Ainda que não tenha nitidez perfeita, a imagem é considerada um feito científico por ao menos duas razões. A primeira é que permite estimar com mais precisão as características do buraco negro da M87, cuja massa, calculada agora, é 6,5 bilhões de vezes maior que a do Sol. A segunda e mais importante é que ela confirma as previsões da teoria da relatividade geral. Formulada em 1915 pelo físico alemão Albert Einstein (1879-1955), essa teoria permite descrever com precisão até mesmo os fenômenos mais extremos do Universo.

“O fato de se haver observado o horizonte de eventos com o tamanho estimado a partir de cálculos da teoria da relatividade geral deve reduzir brutalmente a atenção dada a teorias alternativas de gravitação”, avalia o astrofísico teórico Rodrigo Nemmen, da Universidade de São Paulo (USP).

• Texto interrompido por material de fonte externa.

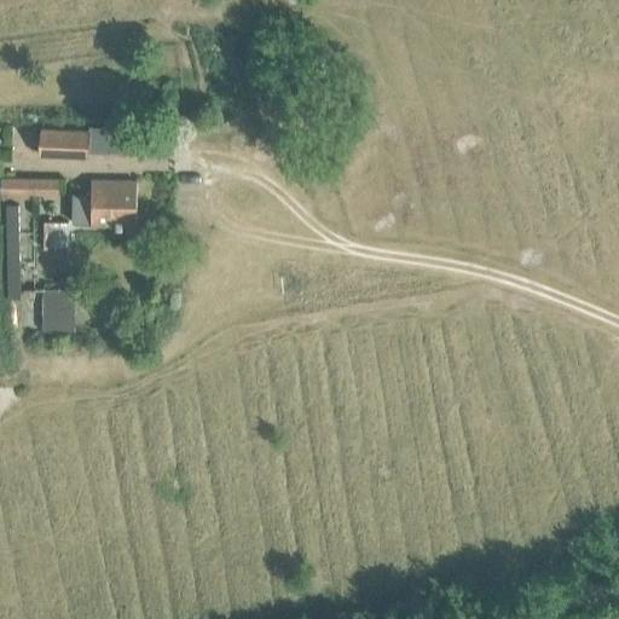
[(88,128),(88,131),(40,128),(38,155),(87,157),(87,154),(140,156),(142,132),(88,128)]
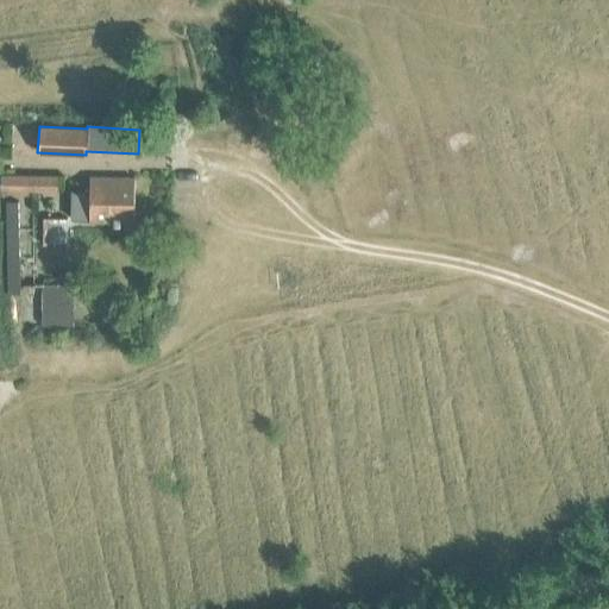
[(0,192),(58,192),(58,177),(0,176),(0,192)]
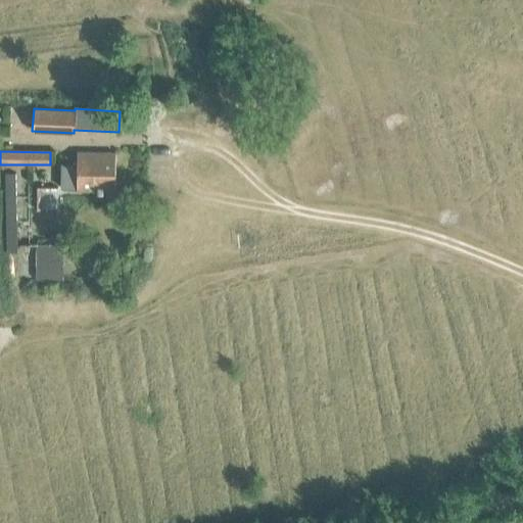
[(61,190),(114,190),(114,154),(77,154),(77,163),(61,163),(61,190)]
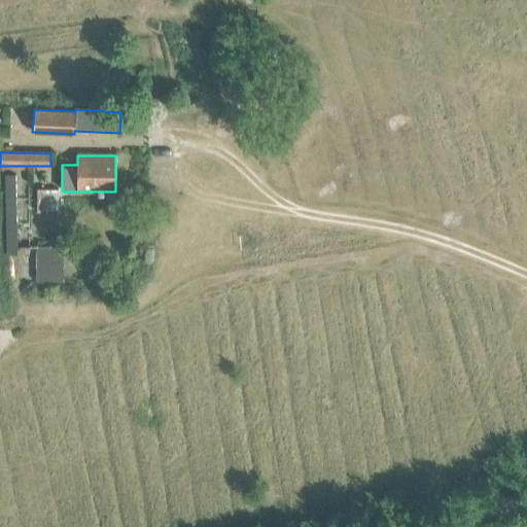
[(5,175),(6,223),(18,223),(16,175),(5,175)]
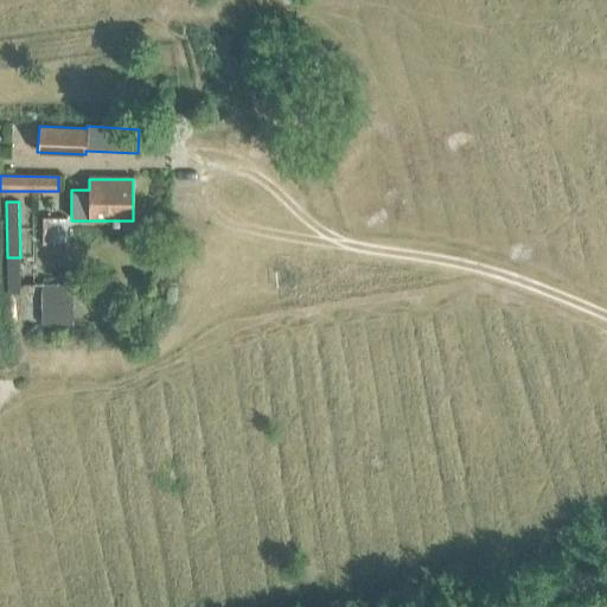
[(42,285),(43,327),(74,327),(72,283),(42,285)]
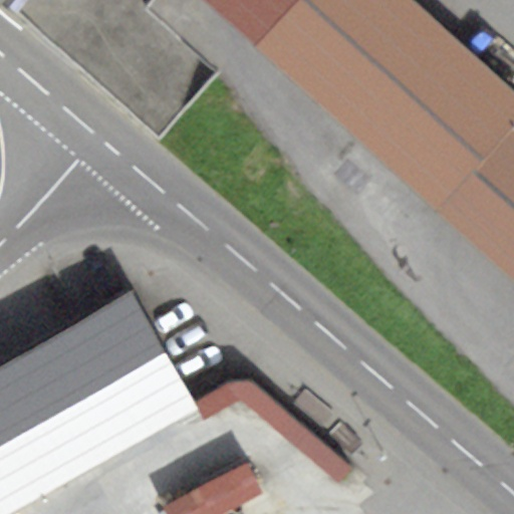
[(149,0),(1,0),(159,142),(218,73),(142,9),(149,0)]
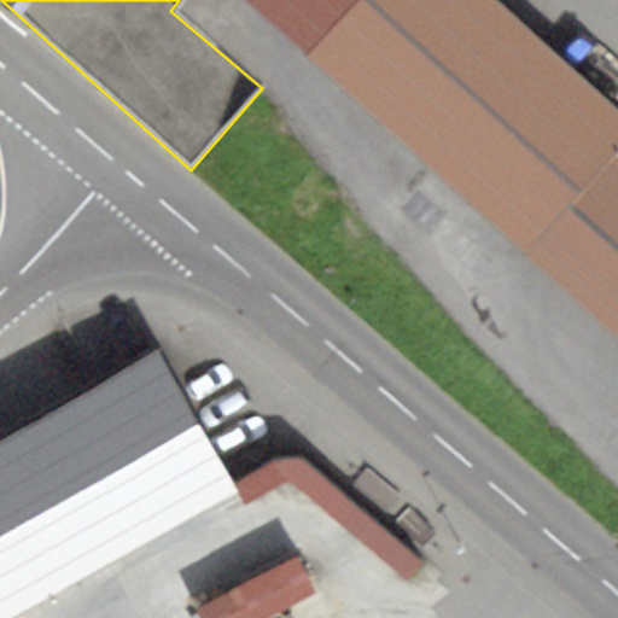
[(617,106),(499,0),(235,0),(617,342),(617,106)]
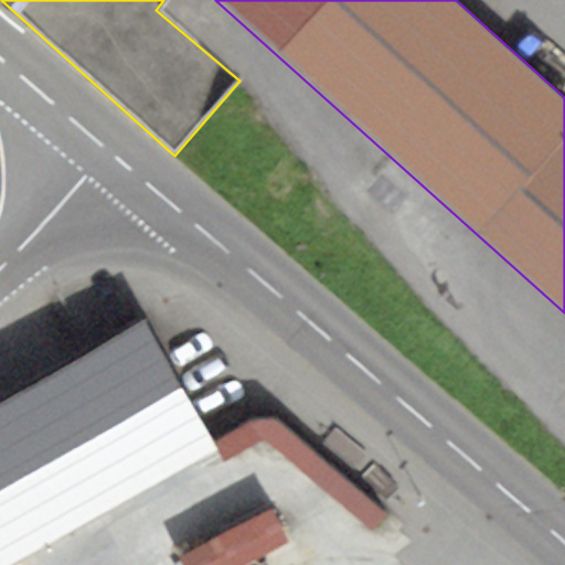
[(146,317),(0,398),(0,564),(6,564),(216,450),(212,443),(146,317)]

NRAO/AUI/NSF Rede de radiotelescópios do Atacama Large Milimeter/Submilimeter Array (Alma), no Chile, que participou das observações realizadas em 2017NRAO/AUI/NSF

“A observação dos arredores de um buraco negro é considerada a evidência mais direta da existência desses objetos, embora não seja a única”, explica o físico George Matsas, do Instituto de Física Teórica da Universidade Estadual Paulista (IFT-Unesp). Em fevereiro de 2016, o Observatório Interferométrico de Ondas Gravitacionais (Ligo), nos Estados Unidos, havia obtido indícios indiretos ao detectar ondas gravitacionais geradas pela colisão de dois buracos negros. Para Avery Broderick, pesquisador do Instituto Perimeter e da Universidade de Waterloo, no Canadá, que participou da conferência de imprensa em Washington, a teoria da relatividade geral faz uma predição precisa dos componentes do buraco negro. Os dados obtidos pelo Ligo e pelo consórcio de radiotelescópios, prosseguiu o pesquisador, indicam que os buracos negros, com massa elevada ou pequena, guardam analogias importantes e devem se comportar do mesmo jeito.

“Muito do que sabemos sobre buracos negros vem de estudos teóricos, incluindo o conceito de horizonte de eventos”, conta o astrônomo Roberto Kalbusch Saito, da Universidade Federal de Santa Catarina (UFSC). “Ter conseguido observar esse objeto é um passo importante para o casamento teoria-observação, como ocorreu com as ondas gravitacionais, que foram detectadas depois de mais de 100 anos desde sua previsão teórica.”

Segundo a astrofísica brasileira Lia Medeiros, integrante da colaboração EHT e atualmente pesquisadora da Universidade do Arizona, Estados Unidos, os resultados apresentados agora ajudarão a conhecer melhor a geometria e o comportamento do disco de matéria que alimenta os buracos negros. “Ainda há muito que falta compreender, por exemplo como são criados os jatos emitidos por alguns buracos negros, como o da galáxia M87”, diz Medeiros.

A apresentação, de certo modo, frustrou a audiência por não mostrar a imagem de uma segunda região observada: os arredores do buraco negro do centro da nossa galáxia, a Via Láctea. Conhecido como Sagitário A*, ele tem massa 4,1 milhões de vezes maior do que a do Sol e está situado 2 mil vezes mais perto do que o da M87. Segundo Doeleman, as imagens da vizinhança do Sagitário A* são mais complexas e a equipe do EHT ainda trabalha nelas.